L'écologie réaliste
Clémenceau : C'est dur d'être vertueux aux yeux des cyniques !
L¹affaire du Clémenceau illustre une antique leçon de morale : la vertu est plus insupportable à l'opinion que le cynisme.
Il est en fait reproché au gouvernement français de s’être montré trop vertueux : dans un premier temps, notre Marine nationale a été le premier armateur européen à décider du désamiantage préalable d’un navire avant son démantèlement, alors que, ne serait - ce qu’en 2005, des dizaines de navires européens sont allés à la démolition sans dépollution préalable ; puis dans un souci économique , et devant la pénurie d’offres raisonnables dans ce secteur, l’Etat a souhaité confier ce désamiantage à une entreprise indienne offrant de vraies garanties de sécurité à ses ouvriers ( normes internationales ISO); enfin , en annonçant, de bout en bout, ses décisions et ses changements de décision, la transparence a été respectée.
Que pouvait-on réclamer de plus au nom de l’écologie ? l’excellence ?
Les écologistes, quelle que soit leur couleur, savent bien que, dans le domaine environnemental, se donner un objectif d¹excellence est le plus sûr moyen de n'arriver à rien .
Le gouvernement aurait-il mieux fait de limiter sa volonté de vertu ?
Par exemple en laissant le navire être désamianté en Turquie, au mépris de la loi européenne ? Ou bien en acceptant les tarifs faramineux d’ entreprises européennes éventuellement compétentes pour prendre le chantier ? Ou bien encore en agissant secrètement pour échapper à tout contrôle ?
Autant dire qu¹il aurait dû être foncièrement malhonnête .
Une fois encore, au détriment de notre environnement, un grave sujet d¹inquiétude touchant à sa sécurité sert de prétexte à des gesticulations politiques ou politiciennes, y compris de la part de certains écologistes.
Ces derniers qui se vantent d' avoir ouvert le dossier du désamiantage de tous les navires militaires et civils en fin de vie, auraient pu tout aussi bien, à l’instar de nombreux autres écologistes, prendre le cas du Clemenceau comme un exemple à suivre .

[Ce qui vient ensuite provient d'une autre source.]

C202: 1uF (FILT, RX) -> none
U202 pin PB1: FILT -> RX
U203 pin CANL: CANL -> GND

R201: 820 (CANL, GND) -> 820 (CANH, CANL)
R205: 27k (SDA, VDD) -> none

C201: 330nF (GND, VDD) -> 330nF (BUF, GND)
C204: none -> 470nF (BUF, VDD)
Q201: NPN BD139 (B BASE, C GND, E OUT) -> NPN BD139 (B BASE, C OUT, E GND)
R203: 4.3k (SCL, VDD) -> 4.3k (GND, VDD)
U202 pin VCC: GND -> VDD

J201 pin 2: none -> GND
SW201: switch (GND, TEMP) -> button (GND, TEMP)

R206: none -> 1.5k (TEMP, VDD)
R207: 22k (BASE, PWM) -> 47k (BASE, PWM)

Par les travaux effectués qui ont diminué dans des proportions considérables ( commission en cours) son contenu d’amiante – stockée dans des conditions règlementaires- le Clémenceau constituait une avancée importante dans le traitement de la démolition des bateaux en fin de vie, représentant également à travers ce « process », moins de risques sanitaires pour les travailleurs concernés par son démantèlement.

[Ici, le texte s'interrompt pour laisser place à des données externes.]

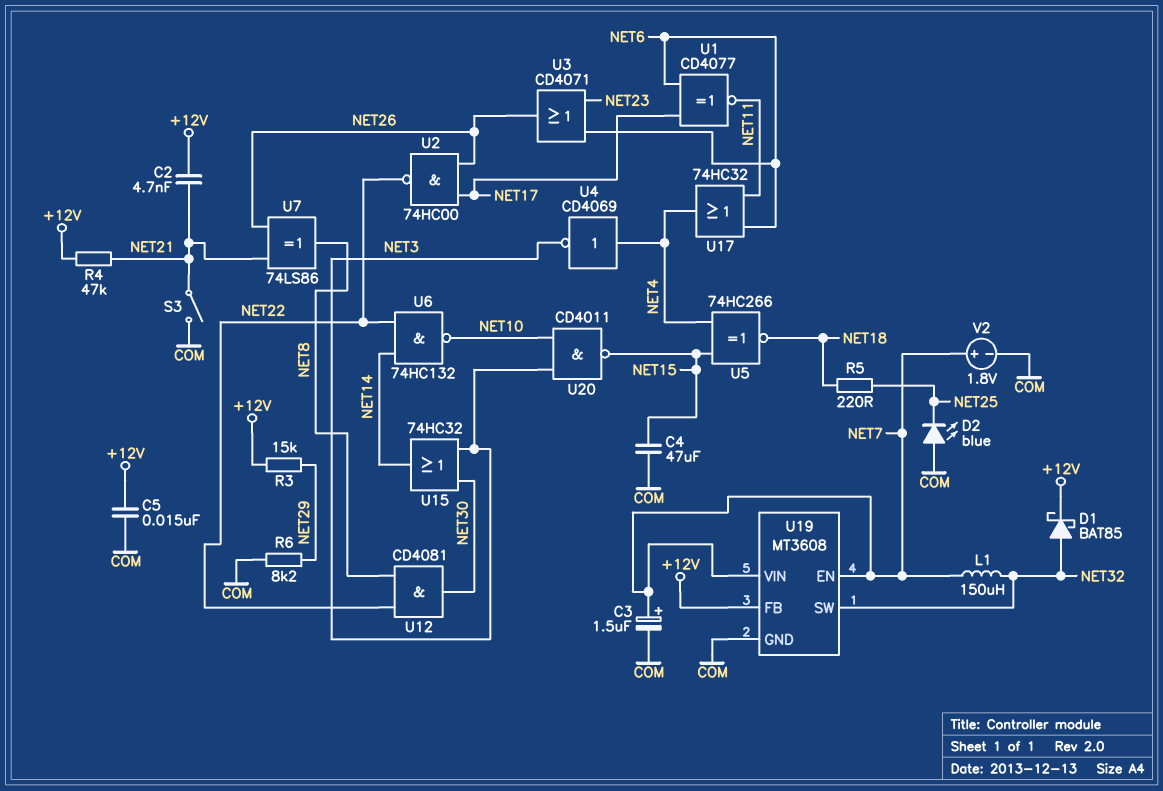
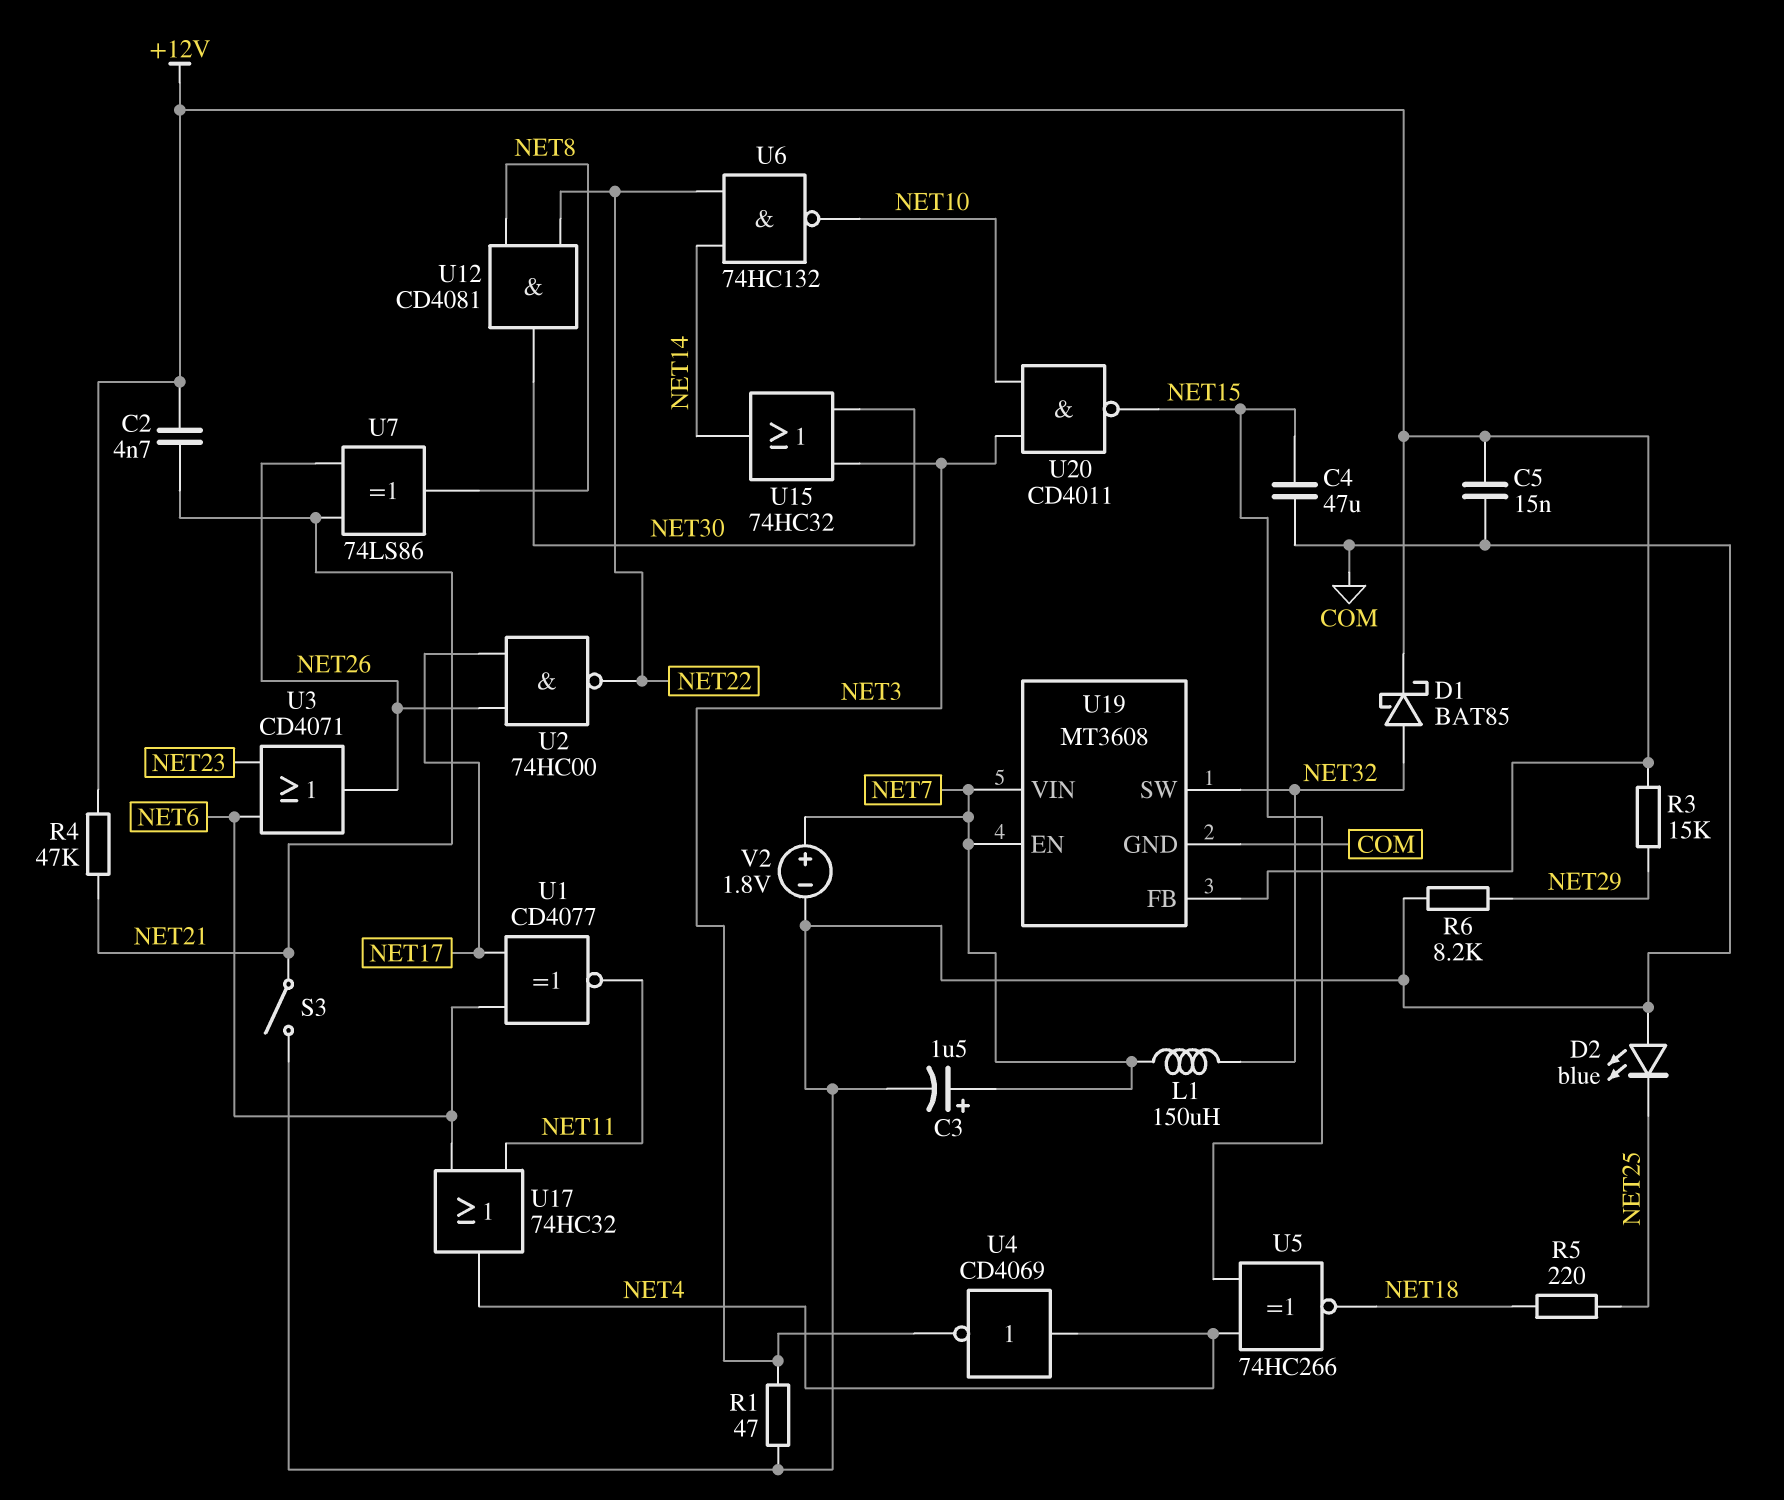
R1: none -> 47 (COM, NET3)

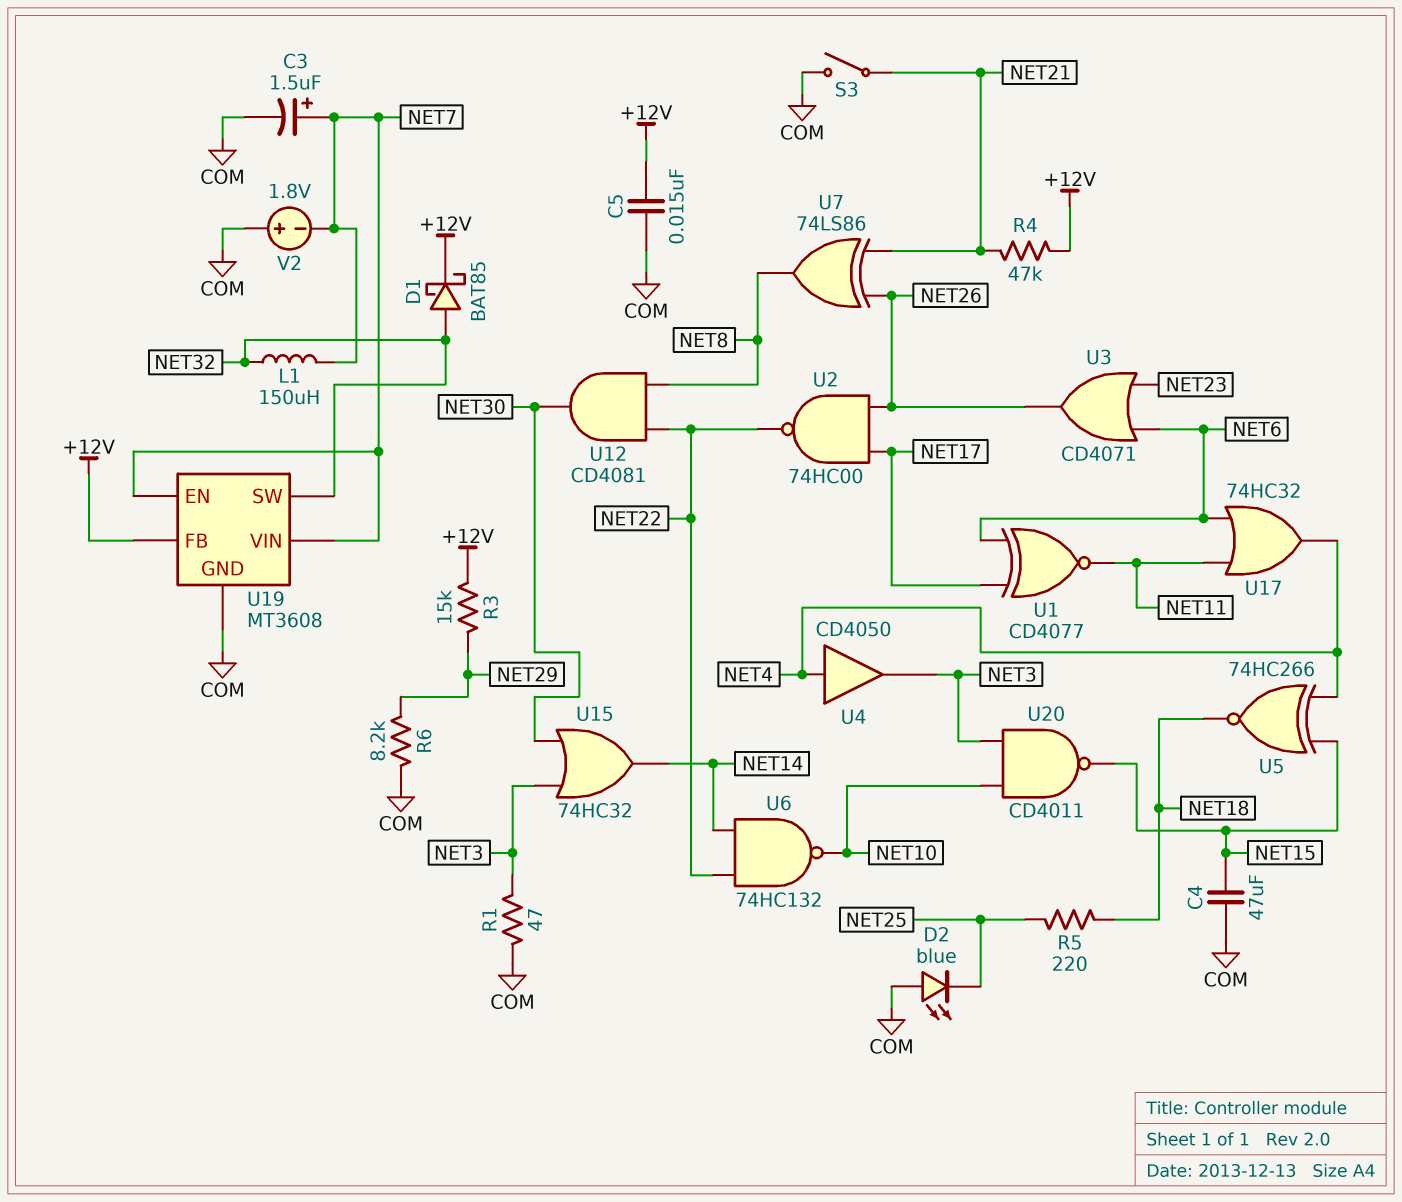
C2: 4.7nF (+12V, NET21) -> none
U4: NOT CD4069 (in NET4, out NET3) -> buffer CD4050 (in NET4, out NET3)
V2: 1.8V (plus NET7, minus COM) -> 1.8V (plus COM, minus NET7)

Que peut on penser de ces considérations qui veulent occulter ces avancées et n’évoquer qu’un seul autre cas, parmi les centaines existant : le Norway , un bâtiment norvégien dont on aime à rappeler, l'ancien nom de France !
Pourquoi ces mêmes « écologistes » n’envoient - ils pas leurs plongeurs au fond du Pacifique pour y chercher les épaves amiantées des navires américains sabordés sur ordre de Washington, ou dans les mers australiennes… ?
N’agissent-ils pas les uns et les autres pour des motifs qui dépassent de beaucoup le champ de l'écologie ?
Le Président de la République a décidé de ramener le Clémenceau à Brest. Bruxelles parle de solution sage.
Désormais le gouvernement a le choix : ou bien oublier, cyniquement, le Clémenceau dans la rade de Brest comme l’avait fait à Toulon le gouvernement entre 1998 et 2001, ou bien prendre le leadership, de l’initiative de la création d’un chantier européen de désamiantage pour les navires en fin de vie.
Le Clémenceau aura livré sa dernière bataille... pour l’environnement.